RSA key fingerprint is SHA256:S1zJ0P1vjW2JU7KPVtdi11dF0YNd1CNUEoK9jdPzBs8.
This host key is known by the following other names/addresses:
~/.ssh/known_hosts:23: 192.168.0.103
Are you sure you want to continue connecting (yes/no/[fingerprint])? yes
Warning: Permanently added '[127.0.0.1]:2222' (RSA) to the list of known hosts.

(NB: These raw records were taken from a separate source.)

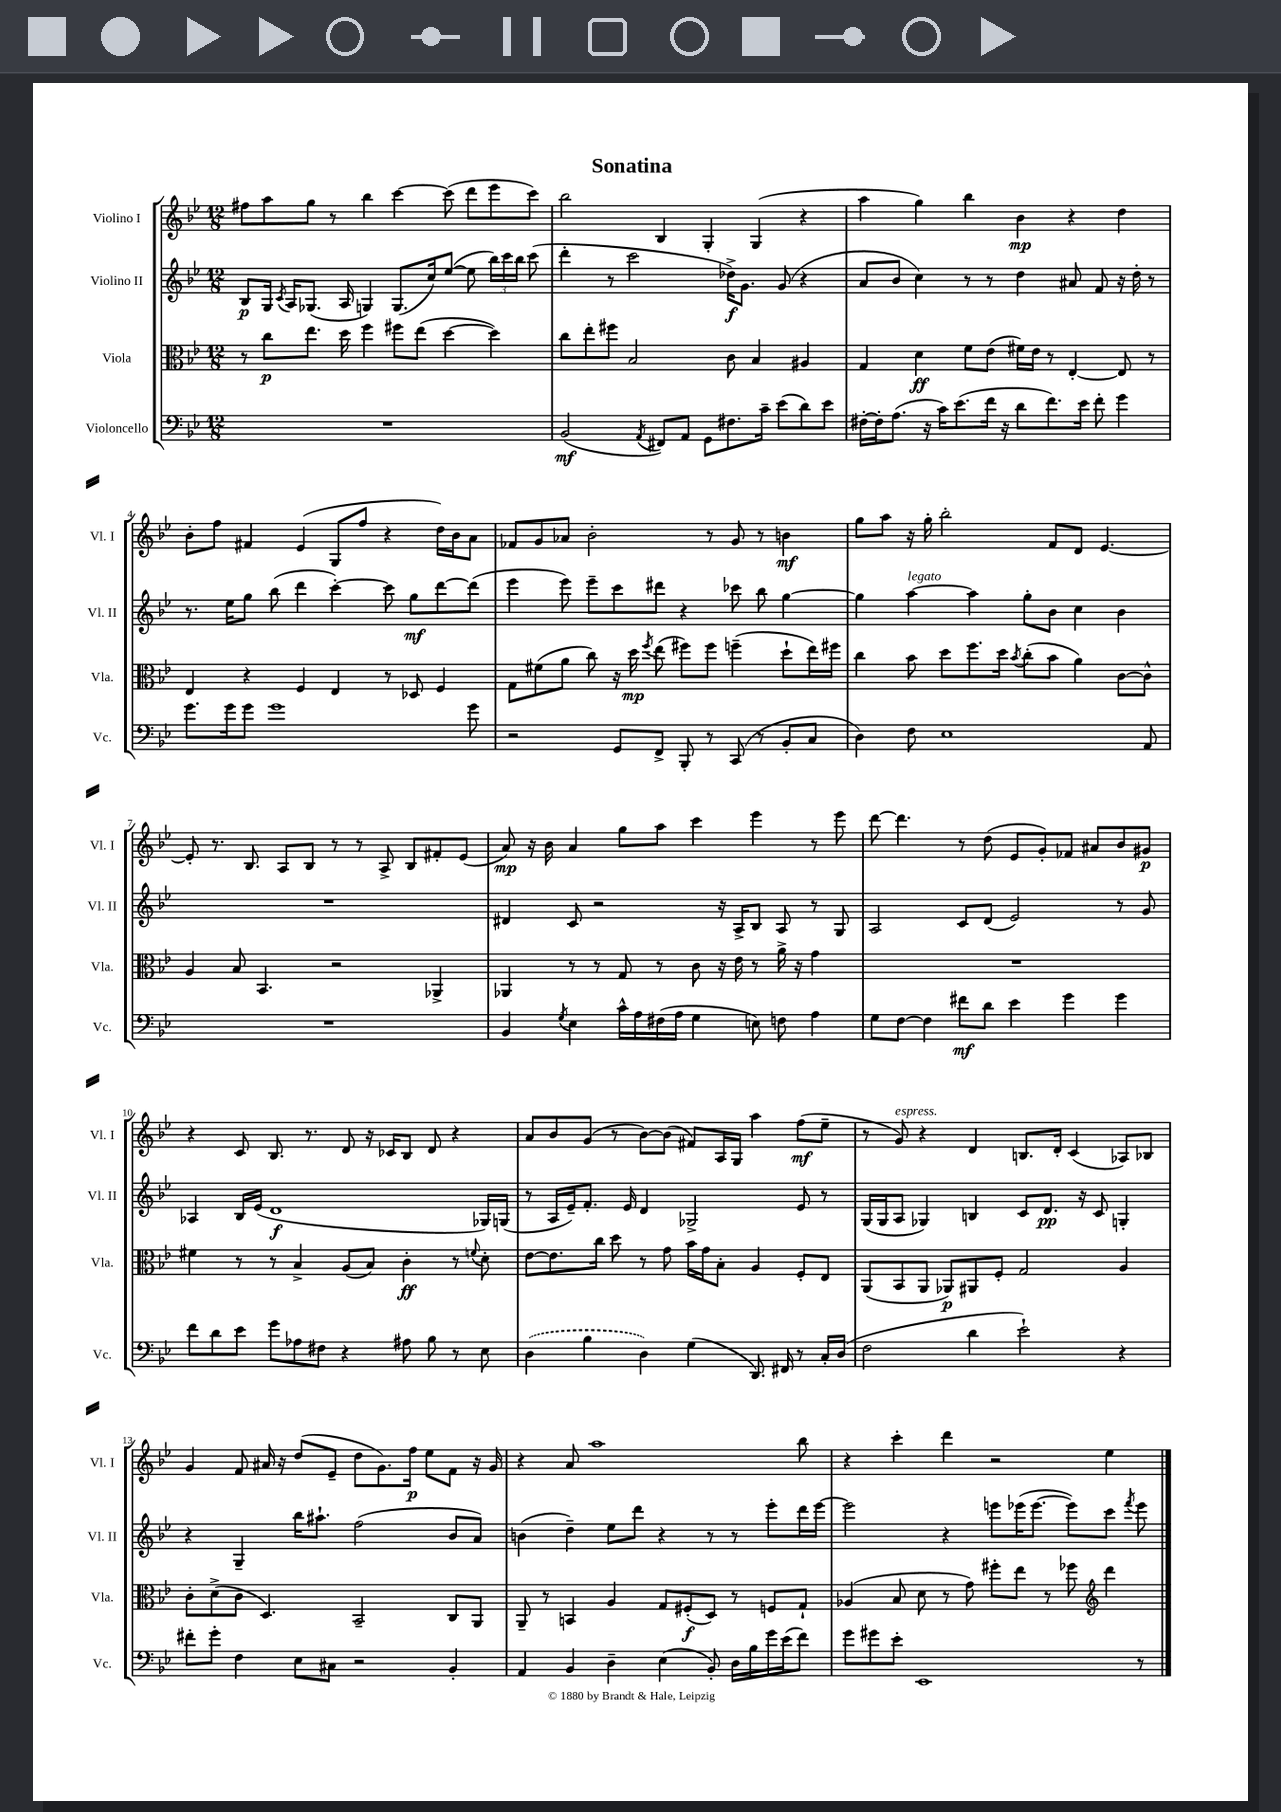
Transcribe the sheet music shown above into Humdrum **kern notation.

**kern	**kern	**kern	**kern
*staff4	*staff3	*staff2	*staff1
*clefF4	*clefC3	*clefG2	*clefG2
*k[b-e-]	*k[b-e-]	*k[b-e-]	*k[b-e-]
*M12/8	*M12/8	*M12/8	*M12/8
1.r	8r	8B-	8ff#
.	8cc	16G	8aa
.	.	8qc	.
.	.	16A	.
.	8.ee-	(8.G-	8gg
.	.	.	8r
.	16dd	16A	.
.	4ff	4G)	4bb-
.	8ff#	(8.G	[4ccc
.	(8ee-	.	.
.	.	16cc)	.
.	[4dd	([8ee-	(8ccc]
.	.	8ee-]	8ddd
.	4dd])	24bb-)	8eee-
.	.	24ccc	.
.	.	24bb-	.
.	.	(8ccc	8ccc)
=	=	=	=
(2BB-	8cc	4ddd'	2bb-
.	8ee-'	.	.
.	8ff#	8r	.
.	2B-	2ccc	.
8qAA	.	.	.
8FF#)	.	.	4B-
8AA	.	.	.
8GG	.	.	4G'
8.F#	8c	16dd-^)	.
.	.	8.g	.
.	4B-	.	(4G
16c~	.	.	.
(8e-	.	(8g	.
8d)	4A#	4r	4r
8e-	.	.	.
=	=	=	=
[16F#'	4G	8a	4aa
16F#']	.	.	.
(8.A	.	8b-	.
.	4d	4cc)	4gg)
16r	.	.	.
16c)	.	.	.
(8.e-	.	.	.
.	8f	8r	4bb-
16f	(8e-	8r	.
16r	.	.	.
8d	16f#)	4dd	4b-
.	16e-	.	.
8.f)	8r	.	.
.	[4E-'	8a#	4r
16e-	.	.	.
8f'	.	8f	.
4g	8E-]	16r	4dd
.	.	16dd'	.
.	8r	8r	.
=	=	=	=
8.g	4E-	8.r	8b-'
.	.	.	8ff
16g	.	16ee-	.
8g	4r	8gg	4f#
1g	.	(8bb-	.
.	4F	4ddd	(4e-
.	4E-	[4ccc')	8G
.	.	.	8ff
.	8r	8ccc]	4r
.	8D-	8gg	.
.	4F	[8ddd	16dd)
.	.	.	16b-
8g	.	(8ddd]	8a
=	=	=	=
2r	8G	4eee-	8f-
.	(8f#	.	8g
.	8a	8eee-)	8a-
.	8cc)	8eee-~	2b-'
8GG	16r	8ccc	.
.	16dd	.	.
.	8qff	.	.
8FF^	(8ee-	8ddd#	.
8BBB-'	8ff#)	4r	.
8r	8ff#	.	8r
(8CC	(4ff~	8ccc-	8g
8r	.	8bb-	8r
8BB-'	8dd`	[4gg	4b
8C	16ee-)	.	.
.	16ff#	.	.
=	=	=	=
4D)	4cc	4gg]	8gg
.	.	.	8aa
8F	8b-	[4aa	16r
.	.	.	16gg'
1E-	8dd	.	2bb-'
.	8.ff	4aa]	.
.	16dd	.	.
.	8qb-	.	.
.	(8cc'	8gg'	.
.	8b-	8b-	8f
.	4a)	4cc	8d
.	.	.	[4.e-
.	[8c	4b-	.
8AA	8c^^]	.	.
=	=	=	=
1.r	4A	1.r	8e-']
.	.	.	8.r
.	8B-	.	.
.	.	.	8.B-
.	4.BB-	.	.
.	.	.	8A
.	.	.	8B-
.	2r	.	8r
.	.	.	8r
.	.	.	8A^
.	.	.	8B-
.	4AA-^	.	8f#'
.	.	.	(8e-
=	=	=	=
4BB-	4AA-	4d#	8a)
.	.	.	16r
.	.	.	16b-
8qG	.	.	.
4E-	8r	8c	4a
.	8r	2r	.
16c^^	8G	.	8gg
16A	.	.	.
(16F#	8r	.	8aa
16A	.	.	.
4G	8c	.	4ccc
.	16r	16r	.
.	16e-	16A^	.
8E)	8r	8B-	4eee-
8F	16a^	8A	.
.	16r	.	.
4A	4g	8r	8r
.	.	8G	8eee-
=	=	=	=
8G	1.r	2A	[8ddd
[8F	.	.	4.ddd]
4F]	.	.	.
8f#	.	8c	8r
8d	.	(8d	(8dd
4e-	.	2e-)	8e-
.	.	.	8g')
4g	.	.	8f-
.	.	.	8a#
4g	.	8r	8b-
.	.	8g	8g#
=	=	=	=
8f	4f#	4A-	4r
8d	.	.	.
8e-	8r	16B-	8c
.	.	(16e-	.
8g	8r	1d	8.B-
8A-	4B-^	.	.
.	.	.	8.r
8F#	.	.	.
4r	(8A	.	8d
.	8B-)	.	16r
.	.	.	16c-
8A#	4c'	.	8B-
8B-	.	.	8d
8r	8r	.	4r
.	8qqf	.	.
8E-	8d'	16G-)	.
.	.	(16G	.
=	=	=	=
(4D	[8e-	8r	8a
.	8.e-]	16A	8b-
.	.	16e-~)	.
4B-	.	8.f'	(8g
.	16cc	.	.
.	8dd	.	8r
.	.	16e-	.
4D)	8r	4d	[8b-)
.	8g	.	(8b-]
(4G	16b-	2G-^	8f#)
.	16g	.	.
.	8B-'	.	16A
.	.	.	16G
8.DD)	4A	.	4aa
16FF#	.	.	.
8r	8F'	8e-	(8ff
16C'	8E-	8r	8ee-~
(16D	.	.	.
=	=	=	=
2F	(8AA	(16G	8r
.	.	16G	.
.	8BB-	8A	8g)
.	8AA	4G-)	4r
.	8AA-)	.	.
4d	8AA#	4B	4d
.	8F'	.	.
2e-`)	2G	8c	8.B
.	.	8.d	.
.	.	.	16d'
.	.	.	(4c
.	.	16r	.
.	.	8c	.
4r	4A	4G'	8A-)
.	.	.	8B-
=	=	=	=
8f#'	8c'	4r	4g
8g'	(8d^	.	.
4F	8c	4G~	8f
.	4.D)	.	16a#
.	.	.	16r
8E-	.	16bb-	(8dd
.	.	8.aa#`	.
8C#	.	.	8e-~
2r	2BB-~	(2ff	8dd
.	.	.	8.g)
.	.	.	16ff
.	.	.	8ee-
4BB-'	8C	8b-	8f
.	8AA	8a)	16r
.	.	.	16g
=	=	=	=
4AA	8AA~	(4b	4r
.	8r	.	.
4BB-	4BB	4dd~)	8a
.	.	.	1aa
4D~	4A	8ee-	.
.	.	8ddd	.
(4E-	8G	4r	.
.	(8F#'	.	.
8BB-')	8D)	8r	.
16D	8r	8r	.
16B-	.	.	.
16g	8F	8eee-'	.
(16e-	.	.	.
8f)	8G`	16ddd	8bb-
.	.	[16eee-	.
=	=	=	=
8g	(4A-	2eee-]	4r
8g#	.	.	.
8e-'	8B-	.	4ccc'
1EE-	8d	.	.
.	8r	4r	4ddd
.	8g)	.	.
.	8ff#'	8eee	2r
.	8ee-	(16eee-	.
.	.	[8.eee-	.
.	8r	.	.
.	8ff-	8eee-])	.
*	*clefG2	*	*
.	4ddd	8ccc	4ee-
.	.	8qfff	.
8r	.	8eee-	.
==	==	==	==
*-	*-	*-	*-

root@127.0.0.1's password:
iPhone:~ root#
iPhone:~ root#
Terminal 3
~ fridadump xxxx
Start the target app xxxxx
Unzip
unzip xx.ipa
A payload folder will appear in the current directory, which contains the shelled app.
encrypted query
✘ ~/wenku/Payload/WKMainProject.app otool -l WKMainProject | grep crypt
cryptoff 26890240
cryptsize 4096
cryptid 0
Binary reverse viewing
Directly throw the IPA obtained above to hopper to view the reverse code
question
if appears
~ frida-ps -U
Failed to enumerate processes: timeout was reached
You can update the frida version of cydia and the local frida version of mac
if appears
~ fridadump xxx
Start the target app xxxx
timeout was reached
You need to ensure that the screen is always on and the app is open, because it is dynamically injected.